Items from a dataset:
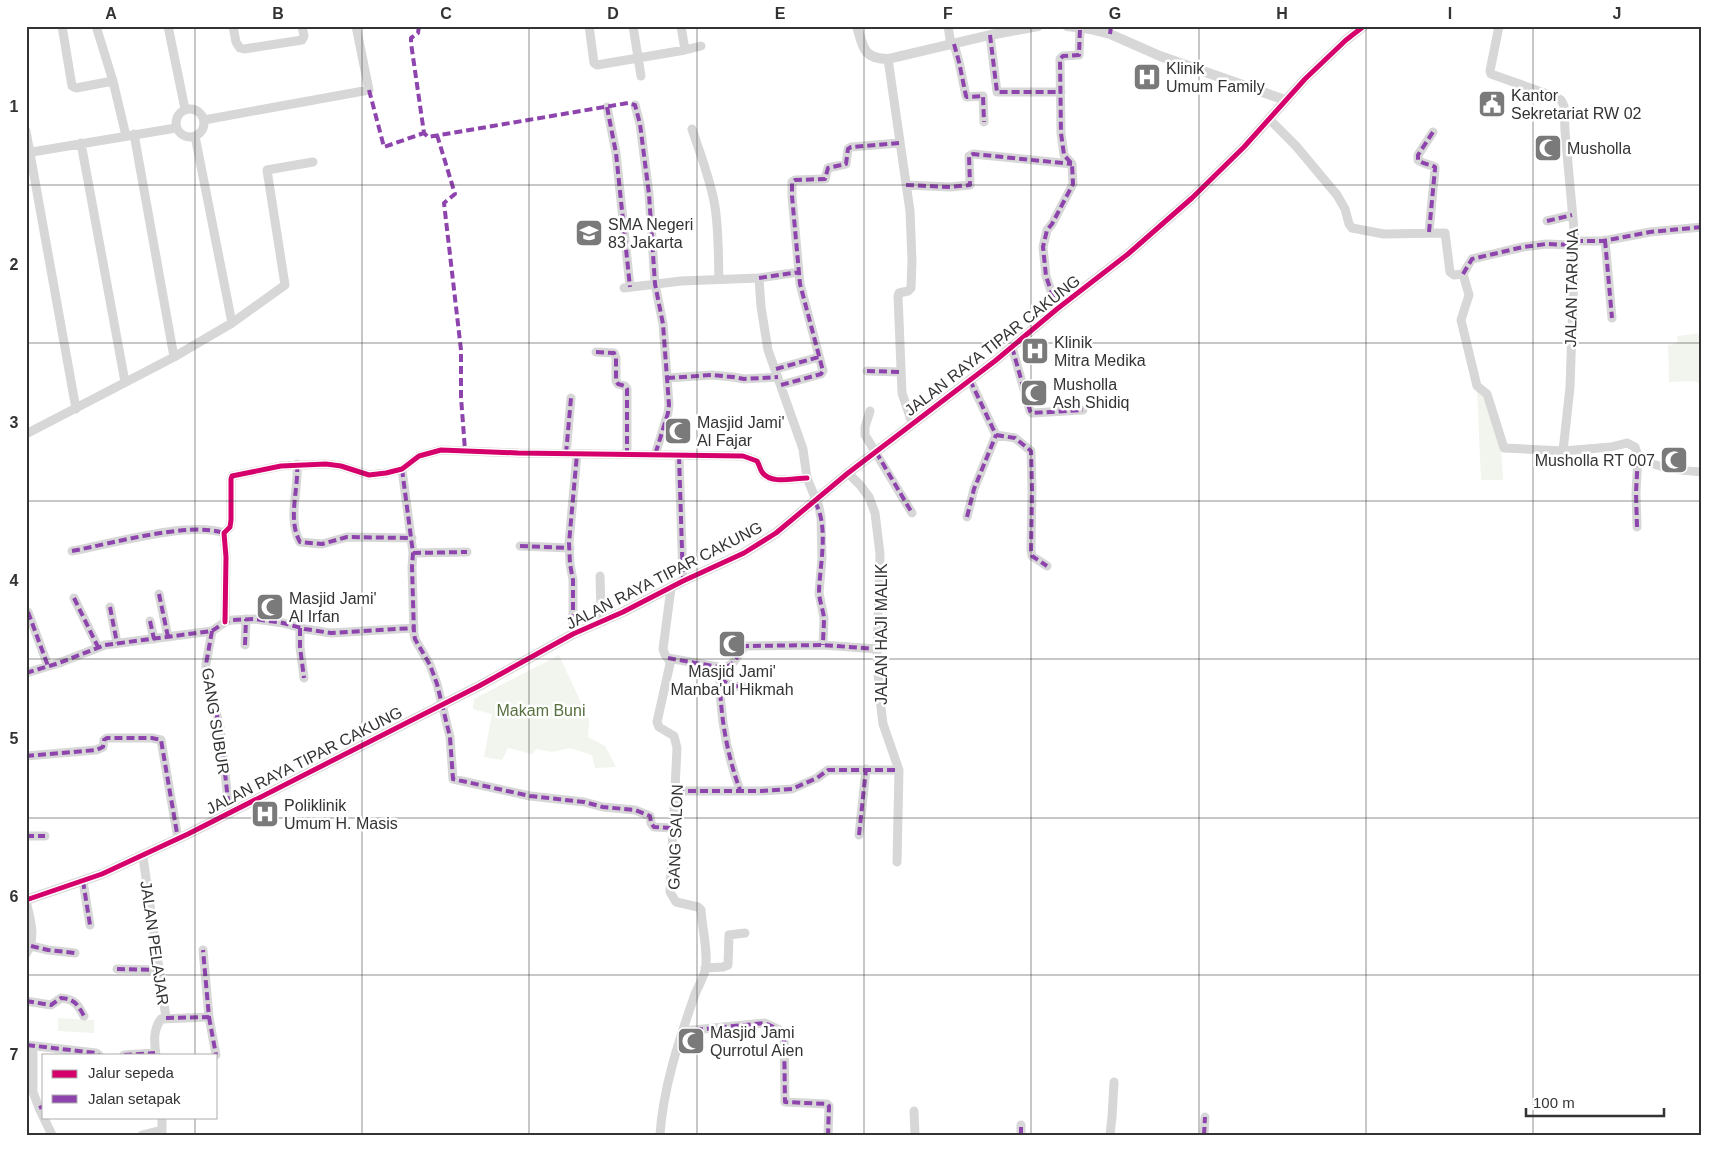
<svg xmlns="http://www.w3.org/2000/svg" width="1728" height="1161" font-family="Helvetica,sans-serif">
<rect width="100%" height="100%" fill="#fff"/>
<path fill="#f1f5ed" d="M1702,333V384L1693,381L1669,382L1668,345L1678,343L1677,336Z
M1477,389L1486,397L1501,447L1503,480H1481Z
M559,655L589,720L588,737L605,746L616,767L595,768L592,755L570,748L552,752L537,749L532,754L508,748L502,760L484,757L492,714L473,709L474,699Z
M58,1018L94,1020V1033L58,1031Z"/>
<g fill="none" stroke-linecap="round" stroke-linejoin="round">
<path stroke="#d7d7d7" stroke-width="9" d="M62,26L72,86L76,88L113,81
M96,26L113,81L126,136
M168,26L185,109
M233,26L236,42L240,48L244,49L302,40L304,36L302,26
M589,26L594,63L597,65L685,50L701,46
M633,26L641,76
M681,26L685,50
M948,26L951,45
M1499,26L1490,71L1491,74L1556,97L1561,100L1564,106L1565,131L1575,241L1570,387L1563,451L1611,447L1627,443L1635,447C1636,449 1636,452 1638,454C1648,468 1685,471 1702,472
M990,35L997,92H1061
M954,44L959,62L966,96L967,97L983,96L984,122
M888,59L910,211L912,261L911,288L908,291L899,293L898,296L902,393L912,423
M635,105L640,124L649,194L655,284L663,324L669,405L668,413L655,455
M607,107L616,153L630,287
M176 123a14 14 0 1 1 28 0a14 14 0 1 1-28 0Z
M204,120L369,90L356,26
M1270,120L1296,146L1337,195L1345,209L1349,224L1352,228L1384,234L1445,233L1450,272L1454,275L1463,274L1469,295L1461,320L1477,386L1487,394L1504,448L1563,451
M692,129C700,153 709,176 714,201C719,226 718,253 719,279
M26,131L76,409
M134,134L174,357
M195,136L232,323
M81,143L125,382
M26,153L176,128
M906,185L950,187L970,185L969,156L973,154L1072,164
M1547,221L1572,215
M1429,232L1435,169V167C1429,164 1423,164 1418,160V155L1433,132
M1605,240L1612,318
M1575,241H1603L1650,232L1702,227
M1463,274L1472,259L1523,247L1546,244L1575,245
M759,278L799,272
M624,288L681,281L759,278L761,307L768,350L803,449L807,478L819,507L821,518L822,558L819,593L824,618L823,645
M1057,309L1046,276L1043,247L1047,230L1052,224L1073,184L1072,164L1064,155L1061,133L1060,59L1063,56L1079,55L1080,28
M1012,347L1030,411L1032,413L1083,410
M596,352L614,353L616,358V381L618,384L625,386L627,389V454
M776,369L819,357
M867,371L901,372
M667,378L712,375L733,377L744,379L778,377
M970,380L996,435
M781,385L821,374L823,371L800,284L792,196V182L795,180L825,179L828,168L846,164L848,149L851,147L899,143
M870,411L865,427V435L912,513
M26,434L174,357L232,323L285,285L267,170L313,162
M996,435L1015,438L1031,451L1032,490L1031,550L1032,556L1047,566
M566,454L571,398
M679,456L683,581
M297,464C299,489 287,519 300,542L322,544L347,537L412,538
M402,469L413,553L412,567L414,634L415,639L430,665L437,684L450,737L453,779L530,796L584,802L603,807L635,810L650,816L651,823L654,827L673,828
M848,473L860,485L869,497L875,513L880,554L877,649L879,691L883,724L899,770L897,862
M967,517L974,489L996,435
M1637,527L1636,493L1638,455
M520,546L570,548
M72,551C110,544 189,521 224,533
M413,553L467,552
M600,576L601,611L604,621
M159,594L168,637
M74,598L98,647
M110,607L117,643
M28,612L48,666
M150,621L154,639
M225,622L226,557L224,533L230,527L231,520V479L232,476L281,466L326,464L341,466L369,475L386,473L402,469L419,456L441,450L518,453L743,456L757,461C759,464 760,469 762,472C771,485 794,478 807,478
M300,628V647L304,678
M212,631L206,664V671L220,728L228,800L232,811
M573,634V580L570,564L569,543L577,454
M245,645L246,619
M668,658L724,668L732,664L745,646L823,645L877,649
M720,669C719,709 726,752 740,790
M26,673L59,663L105,645L212,631L225,622L232,620L255,619L283,623L305,629L331,633L414,628
M720,679L732,686L749,687
M26,756L96,750L103,747L104,740L107,738H152L161,740L178,839
M676,791H761L792,789L817,778L828,770H899
M859,835L866,769
M26,836H45
M143,857L166,1018
M83,881L90,925
M26,901C30,919 37,937 26,954
M31,946L48,950L75,953
M705,968L723,967L728,965L729,935L745,933
M117,969L159,970
M26,1001L51,1005L61,998C75,999 78,1005 84,1016
M209,1017L216,1055
M683,1031L765,1023L782,1031L784,1034L785,1102L827,1104L829,1106L828,1135
M26,1045L33,1053V1092L39,1108L52,1135
M27,1045L96,1053L99,1055
M124,1055L155,1053
M156,1055C154,1042 153,1030 161,1019L209,1017L203,950
M914,1111L915,1135
M162,1117V1134
M142,1135L162,1130
M660,1135C663,1089 678,1043 693,1000C696,990 702,981 705,971C709,955 702,928 701,910L698,907L676,902L670,892L677,748L674,736L659,727L657,722L670,664L669,660L665,655L663,649L671,588
M1021,1135V1125
M1110,1135L1112,1117L1114,1082
M1204,1135L1205,1117"/>
<path stroke="#d7d7d7" stroke-width="10" d="M857,26C863,47 863,59 888,59L990,35L1038,26
M1067,26L1090,29L1110,34L1160,56L1285,100
M26,900L102,874L188,834L479,686L573,634L623,612L683,581L744,553L776,533L848,473L995,361L1057,309L1128,254L1192,198L1244,147L1305,79L1346,40L1364,26"/>
<path stroke="#8e44ad" stroke-width="4" stroke-dasharray="8 4" stroke-linecap="butt" d="M419,26L418,33L411,38V43L424,133L428,137L628,103L635,105L640,124L649,194L655,284L663,324L669,405L668,413L655,455
M1110,34L1111,26
M990,35L997,92H1061
M954,44L959,62L966,96L967,97L983,96L984,122
M369,90L384,147L424,133
M607,107L616,153L630,287
M437,135L455,194L444,203L461,350V397L465,450
M906,185L950,187L970,185L969,156L973,154L1072,164
M1547,221L1572,215
M1429,232L1435,169V167C1429,164 1423,164 1418,160V155L1433,132
M1605,240L1612,318
M1575,241H1603L1650,232L1702,227
M1463,274L1472,259L1523,247L1546,244L1575,245
M759,278L799,272
M1057,309L1046,276L1043,247L1047,230L1052,224L1073,184L1072,164L1064,155L1061,133L1060,59L1063,56L1079,55L1080,28
M1012,347L1030,411L1032,413L1083,410
M596,352L614,353L616,358V381L618,384L625,386L627,389V454
M776,369L819,357
M867,371L901,372
M667,378L712,375L733,377L744,379L778,377
M970,380L996,435
M781,385L821,374L823,371L800,284L792,196V182L795,180L825,179L828,168L846,164L848,149L851,147L899,143
M996,435L1015,438L1031,451L1032,490L1031,550L1032,556L1047,566
M876,452L912,513
M566,454L571,398
M679,456L683,581
M297,464C299,489 287,519 300,542L322,544L347,537L412,538
M402,469L413,553L412,567L414,634L415,639L430,665L437,684L450,737L453,779L530,796L584,802L603,807L635,810L650,816L651,823L654,827L673,828
M815,502C829,526 820,564 819,591C819,600 823,609 824,618C824,627 823,636 823,645
M967,517L974,489L996,435
M1637,527L1636,493L1638,455
M520,546L570,548
M72,551C110,544 189,521 224,533
M413,553L467,552
M159,594L168,637
M74,598L98,647
M110,607L117,643
M28,612L48,666
M150,621L154,639
M300,628V647L304,678
M212,631L206,664V671L220,728L228,800L232,811
M573,634V580L570,564L569,543L577,454
M245,645L246,619
M668,658L724,668L732,664L745,646L823,645L877,649
M720,669C719,709 726,752 740,790
M26,673L59,663L105,645L212,631L225,622L232,620L255,619L283,623L305,629L331,633L414,628
M720,679L732,686L749,687
M26,756L96,750L103,747L104,740L107,738H152L161,740L178,839
M676,791H761L792,789L817,778L828,770H899
M859,835L866,769
M26,836H45
M83,881L90,925
M31,946L48,950L75,953
M117,969L159,970
M26,1001L51,1005L61,998C75,999 78,1005 84,1016
M209,1017L216,1055
M166,1018L209,1017L203,950
M683,1031L765,1023L782,1031L784,1034L785,1102L827,1104L829,1106L828,1135
M27,1045L96,1053L99,1055
M124,1055L155,1053
M39,1108L44,1106
M1021,1135V1125
M1204,1135L1205,1117"/>
<g stroke="#fff" stroke-width="8">
<path id="cycleway" d="M225,622L226,557L224,533L230,527L231,520V479L232,476L281,466L326,464L341,466L369,475L386,473L402,469L419,456L441,450L518,453L743,456L757,461C759,464 760,469 762,472C771,485 794,478 807,478
M26,900L102,874L188,834L479,686L573,634L623,612L683,581L744,553L776,533L848,473L995,361L1057,309L1128,254L1192,198L1244,147L1305,79L1346,40L1364,26"/>
</g>
<use href="#cycleway" stroke="#d6006c" stroke-width="5"/>
</g>
<path fill="none" stroke="#333" stroke-width="1" stroke-opacity="0.55" d="M195,26V1055M362,26V1135M529,26V1135M697,26V1135M864,26V1135M1031,26V1135M1199,26V1135M1366,26V1135M1533,26V1135M26,185H1702M26,343H1702M26,501H1702M26,659H1702M26,818H1702M26,975H1702M195,1117V1135"/>
<defs>
<g id="hospital-square" transform="scale(1.4375)"><rect x="-9" y="-9" width="18" height="18" rx="4" fill="#7a7a7a" stroke="#fff"/><path d="M-5-5h3v3.5h4V-5h3V5h-3V1.5h-4V5h-3Z" fill="#fff"/></g>
<g id="civic-square" transform="scale(1.4375)"><rect x="-9" y="-9" width="18" height="18" rx="4" fill="#7a7a7a" stroke="#fff"/><path d="M-.6-6.5H3V-4.5H.6V-3L4-1V1h2V6H-6V1h2V-1L-.6-3ZM-1.2 2.5V6h2.4V2.5Z" fill="#fff"/></g>
<g id="mosque-square" transform="scale(1.4375)"><rect x="-9" y="-9" width="18" height="18" rx="4" fill="#7a7a7a" stroke="#fff"/><path d="M3.5-4.9A6 6 0 1 0 3.5 4.9A5 5 0 1 1 3.5-4.9Z" fill="#fff"/></g>
<g id="school-square" transform="scale(1.4375)"><rect x="-9" y="-9" width="18" height="18" rx="4" fill="#7a7a7a" stroke="#fff"/><path d="M0-5L7-2L0 1L-7-2ZM-4 1L0 2.5L4 1V4Q0 6-4 4Z" fill="#fff"/></g>
</defs>
<g fill-rule="evenodd">
<use href="#hospital-square" x="1147" y="77"/>
<use href="#civic-square" x="1492" y="104"/>
<use href="#mosque-square" x="1548" y="148"/>
<use href="#school-square" x="589" y="233"/>
<use href="#hospital-square" x="1035" y="351"/>
<use href="#mosque-square" x="1034" y="393"/>
<use href="#mosque-square" x="678" y="431"/>
<use href="#mosque-square" x="1674" y="460"/>
<use href="#mosque-square" x="270" y="607"/>
<use href="#mosque-square" x="732" y="644"/>
<use href="#hospital-square" x="265" y="814"/>
<use href="#mosque-square" x="691" y="1041"/>
</g>
<g text-anchor="middle" stroke-width="5" stroke-linejoin="round" paint-order="stroke">
<g font-size="16" fill="#333" stroke="#fff" text-anchor="start">
<text x="1166" y="74">Klinik<tspan x="1166" dy="18">Umum Family</tspan></text>
<text x="1511" y="101">Kantor<tspan x="1511" dy="18">Sekretariat RW 02</tspan></text>
<text x="1567" y="154">Musholla</text>
<text x="608" y="230">SMA Negeri<tspan x="608" dy="18">83 Jakarta</tspan></text>
<text x="1054" y="348">Klinik<tspan x="1054" dy="18">Mitra Medika</tspan></text>
<text x="1053" y="390">Musholla<tspan x="1053" dy="18">Ash Shidiq</tspan></text>
<text x="697" y="428">Masjid Jami'<tspan x="697" dy="18">Al Fajar</tspan></text>
<text x="1655" y="466" text-anchor="end">Musholla RT 007</text>
<text x="289" y="604">Masjid Jami'<tspan x="289" dy="18">Al Irfan</tspan></text>
<text x="732" y="677" text-anchor="middle">Masjid Jami'<tspan x="732" dy="18">Manba'ul Hikmah</tspan></text>
<text x="284" y="811">Poliklinik<tspan x="284" dy="18">Umum H. Masis</tspan></text>
<text x="710" y="1038">Masjid Jami<tspan x="710" dy="18">Qurrotul Aien</tspan></text>
</g>
<g font-size="16" fill="#333" stroke="#fff">
<text transform="translate(1571 288) rotate(-89)" y="6">JALAN TARUNA</text>
<text transform="translate(992 345) rotate(-38)" y="6">JALAN RAYA TIPAR CAKUNG</text>
<text transform="translate(664 575) rotate(-27)" y="6">JALAN RAYA TIPAR CAKUNG</text>
<text transform="translate(881 634) rotate(-90)" y="6">JALAN HAJI MALIK</text>
<text transform="translate(216 721) rotate(81)" y="6">GANG SUBUR</text>
<text transform="translate(304 760) rotate(-27)" y="6">JALAN RAYA TIPAR CAKUNG</text>
<text transform="translate(675 837) rotate(-88)" y="6">GANG SALON</text>
<text transform="translate(155 943) rotate(82)" y="6">JALAN PELAJAR</text>
</g>
<g font-size="16" fill="#56703f" stroke="#fff">
<text x="541" y="716">Makam Buni</text>
</g>
</g>
<rect width="1728" height="1161" fill="none" stroke="#ffffff" stroke-width="55"/>
<rect x="42" y="1054" width="175" height="65" fill="#ffffff" stroke="#adadad"/>
<rect x="52" y="1070" width="25" height="8" fill="#d6006c" stroke="#adadad"/>
<text x="88" y="1078" font-size="15" fill="#333333">Jalur sepeda</text>
<rect x="52" y="1095" width="25" height="8" fill="#8e44ad" stroke="#adadad"/>
<text x="88" y="1104" font-size="15" fill="#333333">Jalan setapak</text>
<path d="M1526 1108v8h138v-8" fill="none" stroke="#333333" stroke-width="2.5"/>
<text x="1533" y="1108" font-size="15" fill="#333333" stroke="#ffffff" stroke-width="4" paint-order="stroke">100 m</text>
<rect x="28" y="28" width="1672" height="1106" fill="none" stroke="#333" stroke-width="2"/>
<g font-size="16" text-anchor="middle" font-weight="bold" fill="#333">
<text x="111" y="19">A</text>
<text x="278" y="19">B</text>
<text x="446" y="19">C</text>
<text x="613" y="19">D</text>
<text x="780" y="19">E</text>
<text x="948" y="19">F</text>
<text x="1115" y="19">G</text>
<text x="1282" y="19">H</text>
<text x="1450" y="19">I</text>
<text x="1617" y="19">J</text>
<text x="14" y="112">1</text>
<text x="14" y="270">2</text>
<text x="14" y="428">3</text>
<text x="14" y="586">4</text>
<text x="14" y="744">5</text>
<text x="14" y="902">6</text>
<text x="14" y="1060">7</text>
</g>
</svg>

- **Task objective**
Your answer should consist of copies of the lines above that include the string "school".

- **Written solution**
<g id="school-square" transform="scale(1.4375)"><rect x="-9" y="-9" width="18" height="18" rx="4" fill="#7a7a7a" stroke="#fff"/><path d="M0-5L7-2L0 1L-7-2ZM-4 1L0 2.5L4 1V4Q0 6-4 4Z" fill="#fff"/></g>
<use href="#school-square" x="589" y="233"/>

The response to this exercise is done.